» Directions:
Please repeat every record exactly, leaving out any pictures.

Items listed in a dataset

▼

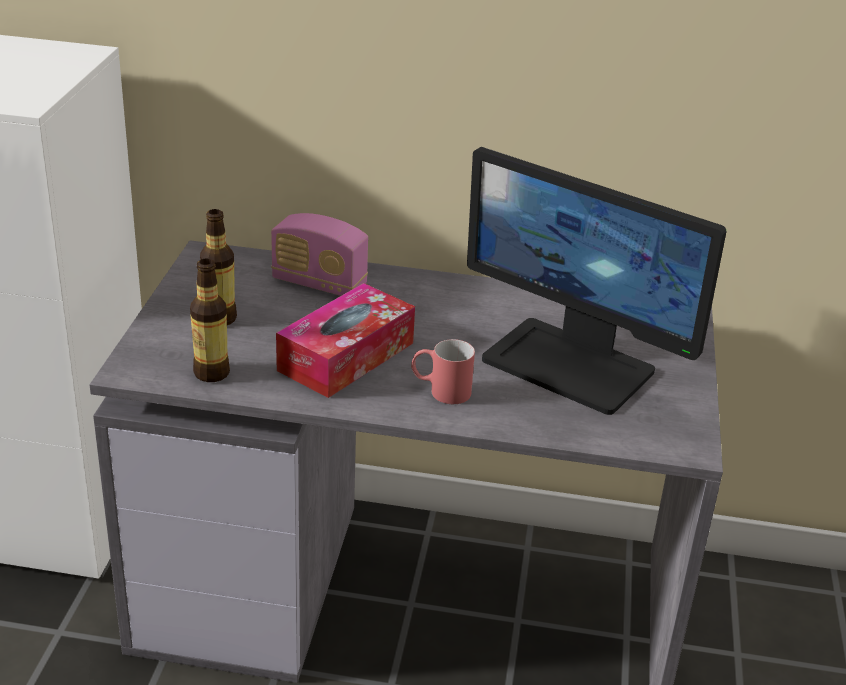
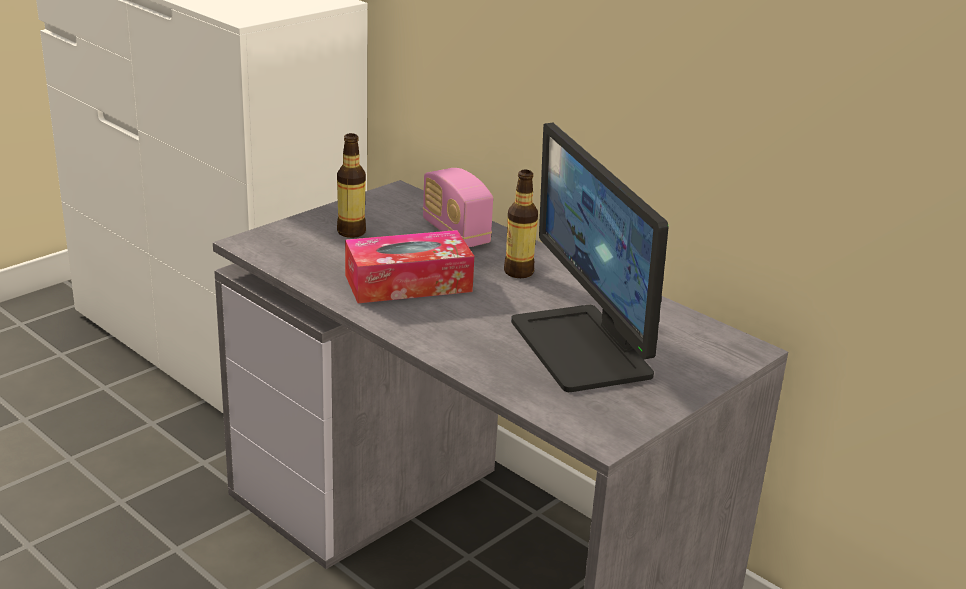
camera: 35 degrees right, 5 degrees down
(211, 373) = (298, 262): bottle -> bottle (518, 272)
(440, 391) = (448, 328): red mug -> none

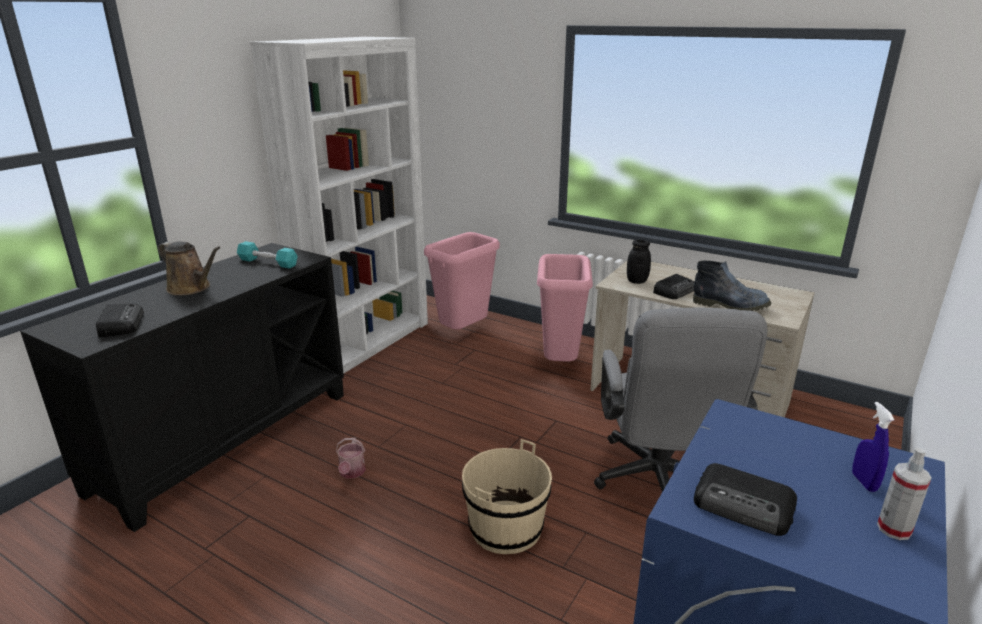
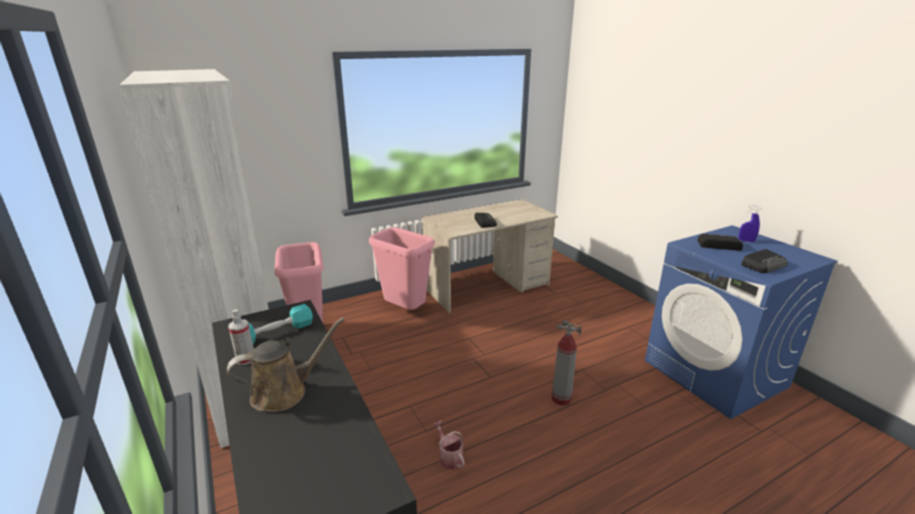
camera: 60 degrees left, 0 degrees up
(121, 324) = (338, 458): radio -> radio (718, 245)
(351, 473) = (449, 456): watering can -> watering can turned 150 degrees counterclockwise
(505, 528) = (561, 398): beige bucket -> fire extinguisher
(637, 281) = (459, 226): black jar -> none
(659, 484) = (556, 330): grey office chair -> none
(731, 305) = (518, 218): boot -> none
(894, 529) = (779, 247): spray bottle -> spray bottle (246, 359)

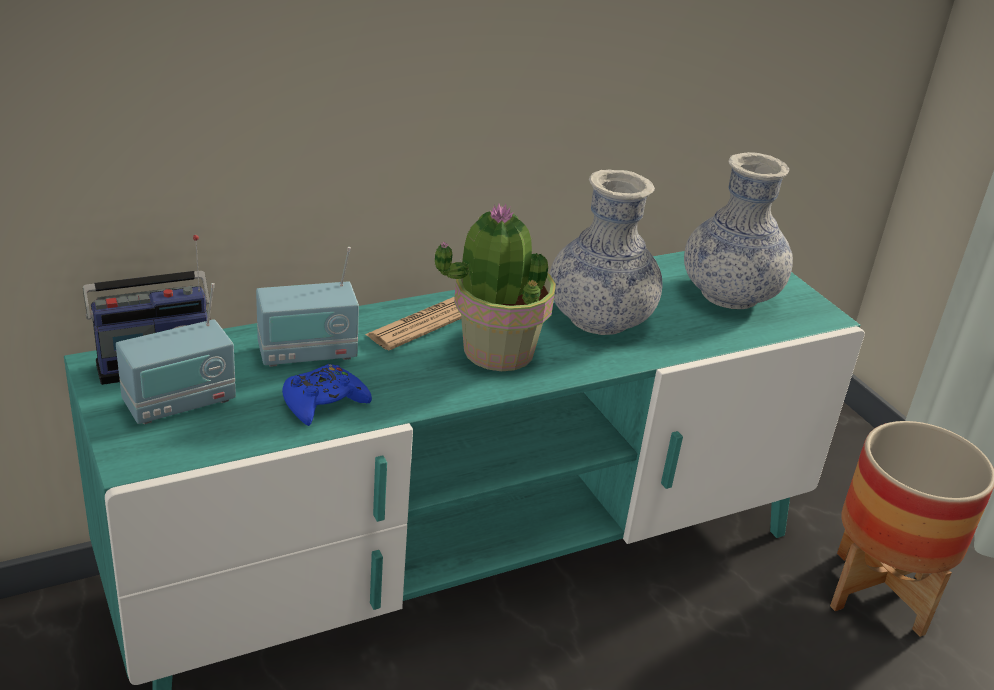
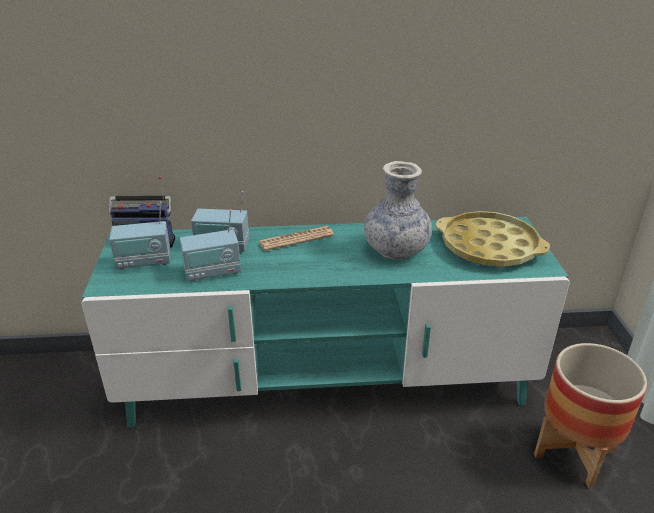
camera: 25 degrees right, 0 degrees up
(323, 402) = (212, 272): blue game controller -> radio
(496, 351) = (323, 259): potted plant -> none
(729, 295) = (489, 247): vase -> yellow tray

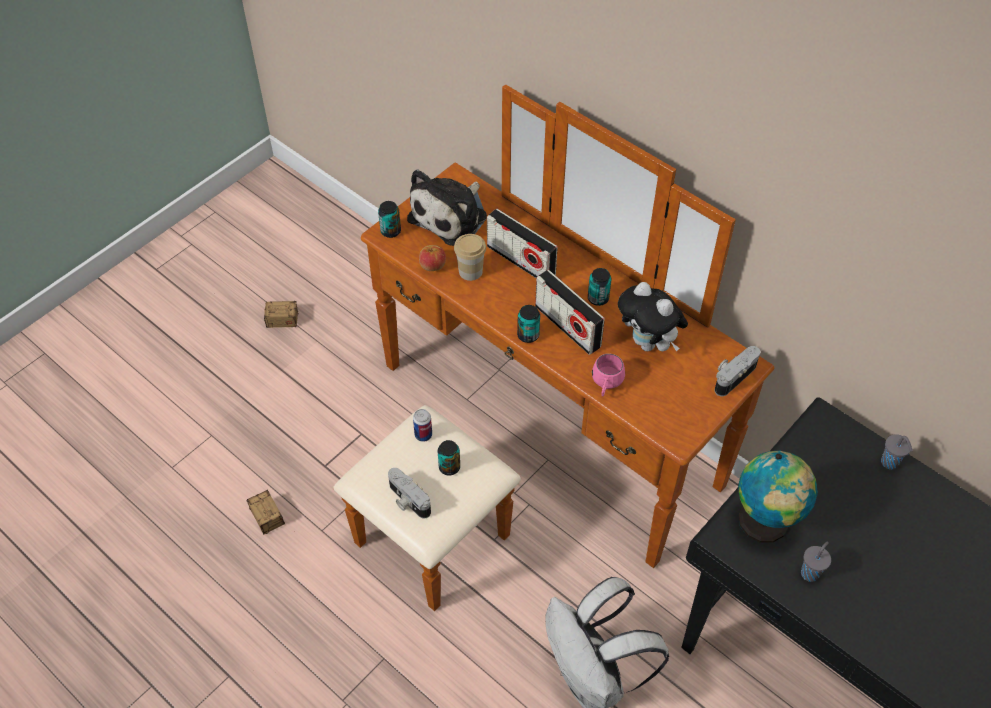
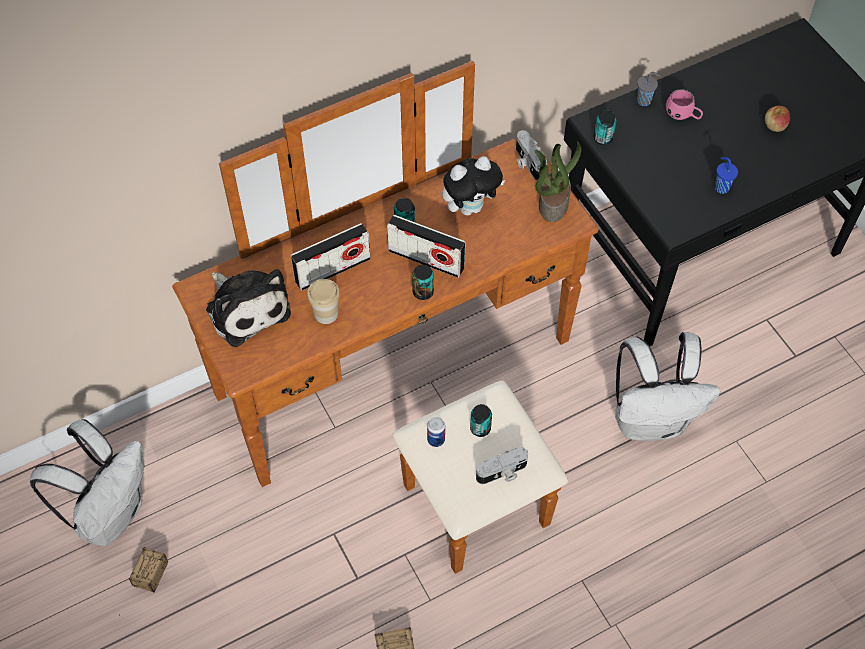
camera: 70 degrees left, 5 degrees up
(326, 275) = (110, 513): none -> white backpack
(390, 231) = (240, 366): can -> can (603, 138)
(432, 265) = (303, 343): apple -> apple (774, 126)
(567, 326) = (426, 259): radio -> radio turned 45 degrees clockwise
(606, 385) = (502, 253): pink mug -> pink mug (682, 116)
(693, 411) = (552, 202): none -> potted plant
(765, 524) = (671, 198): globe -> none
(810, 572) = (721, 187): grey cup -> blue cup

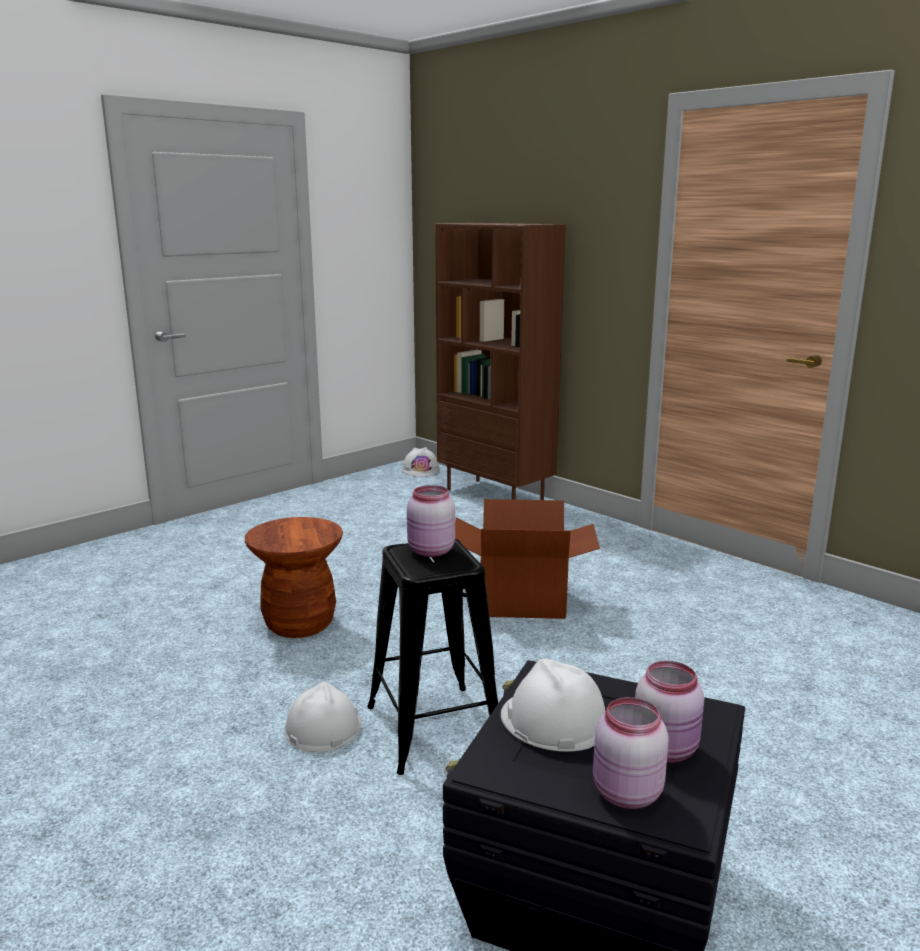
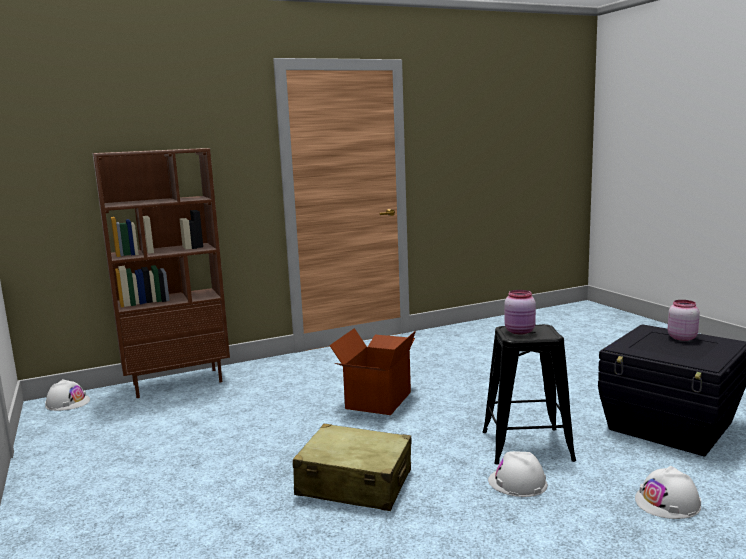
camera: 70 degrees left, 5 degrees down
(299, 624) = (354, 483): brown stool -> beige suitcase
(553, 720) = (662, 351): white hard hat -> white hard hat (668, 502)
(625, 794) = (717, 347): pink jar -> none

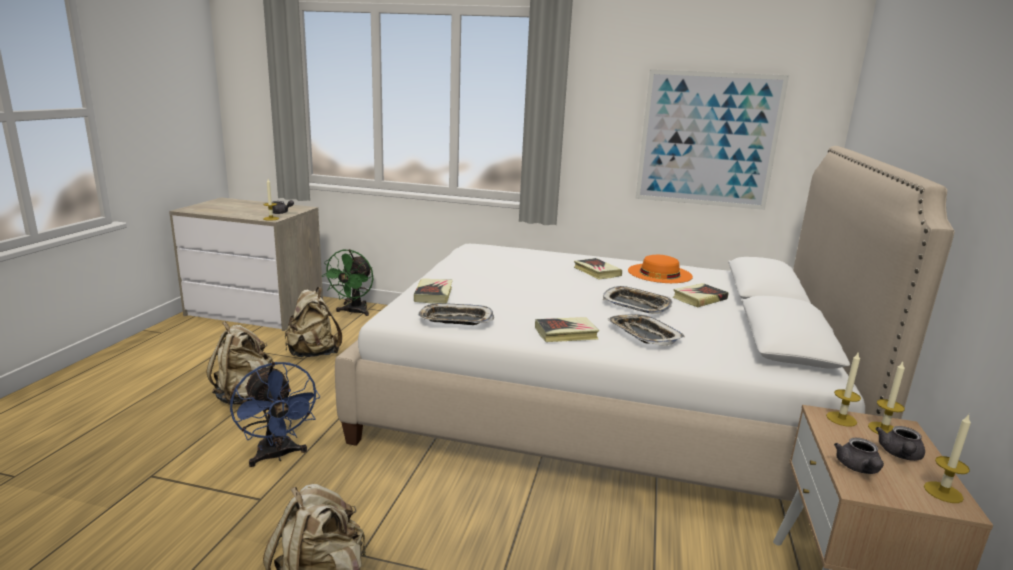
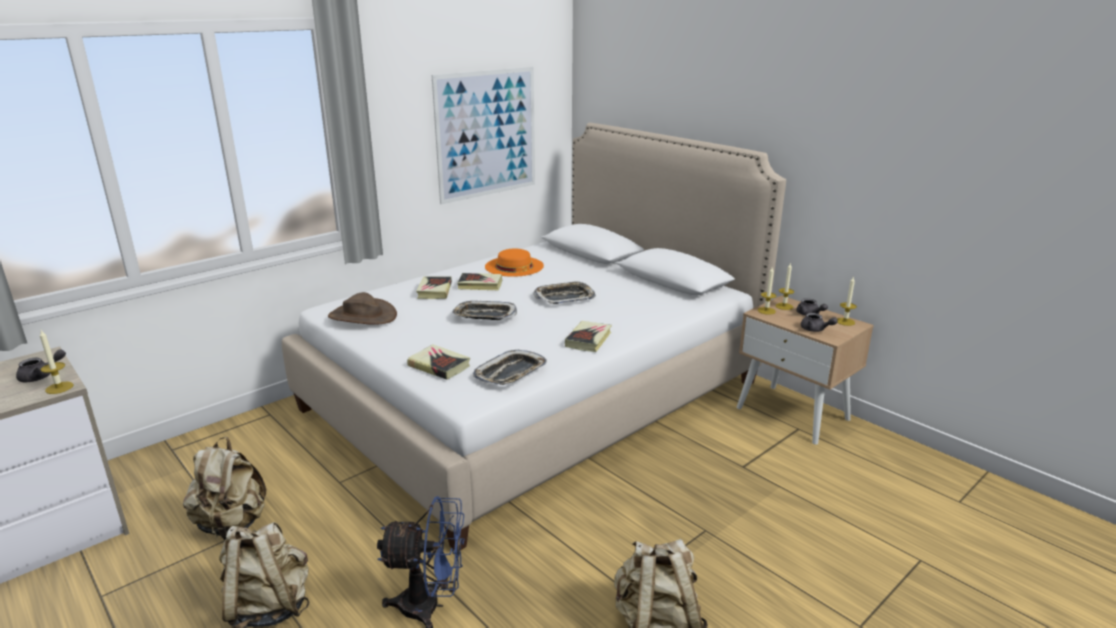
camera: 55 degrees left, 5 degrees up
(353, 312) = (163, 464): green fan -> none
(475, 255) = (362, 316): none -> brown hat
(643, 334) = (618, 315): tray -> tray (484, 315)
(699, 298) = (578, 274): book -> book (434, 291)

▲

» Answer:
camera: 35 degrees right, 5 degrees down
(211, 373) = (298, 262): bottle -> bottle (518, 272)
(440, 391) = (448, 328): red mug -> none

camera: 60 degrees left, 0 degrees up
(121, 324) = (338, 458): radio -> radio (718, 245)
(351, 473) = (449, 456): watering can -> watering can turned 150 degrees counterclockwise
(505, 528) = (561, 398): beige bucket -> fire extinguisher
(637, 281) = (459, 226): black jar -> none
(659, 484) = (556, 330): grey office chair -> none
(731, 305) = (518, 218): boot -> none
(894, 529) = (779, 247): spray bottle -> spray bottle (246, 359)

camera: 25 degrees right, 0 degrees up
(323, 402) = (212, 272): blue game controller -> radio
(496, 351) = (323, 259): potted plant -> none
(729, 295) = (489, 247): vase -> yellow tray

camera: 70 degrees left, 5 degrees up
(326, 275) = (110, 513): none -> white backpack
(390, 231) = (240, 366): can -> can (603, 138)
(432, 265) = (303, 343): apple -> apple (774, 126)
(567, 326) = (426, 259): radio -> radio turned 45 degrees clockwise
(606, 385) = (502, 253): pink mug -> pink mug (682, 116)
(693, 411) = (552, 202): none -> potted plant
(765, 524) = (671, 198): globe -> none
(810, 572) = (721, 187): grey cup -> blue cup

camera: 70 degrees left, 5 degrees down
(299, 624) = (354, 483): brown stool -> beige suitcase
(553, 720) = (662, 351): white hard hat -> white hard hat (668, 502)
(625, 794) = (717, 347): pink jar -> none

camera: 55 degrees left, 5 degrees up
(353, 312) = (163, 464): green fan -> none
(475, 255) = (362, 316): none -> brown hat
(643, 334) = (618, 315): tray -> tray (484, 315)
(699, 298) = (578, 274): book -> book (434, 291)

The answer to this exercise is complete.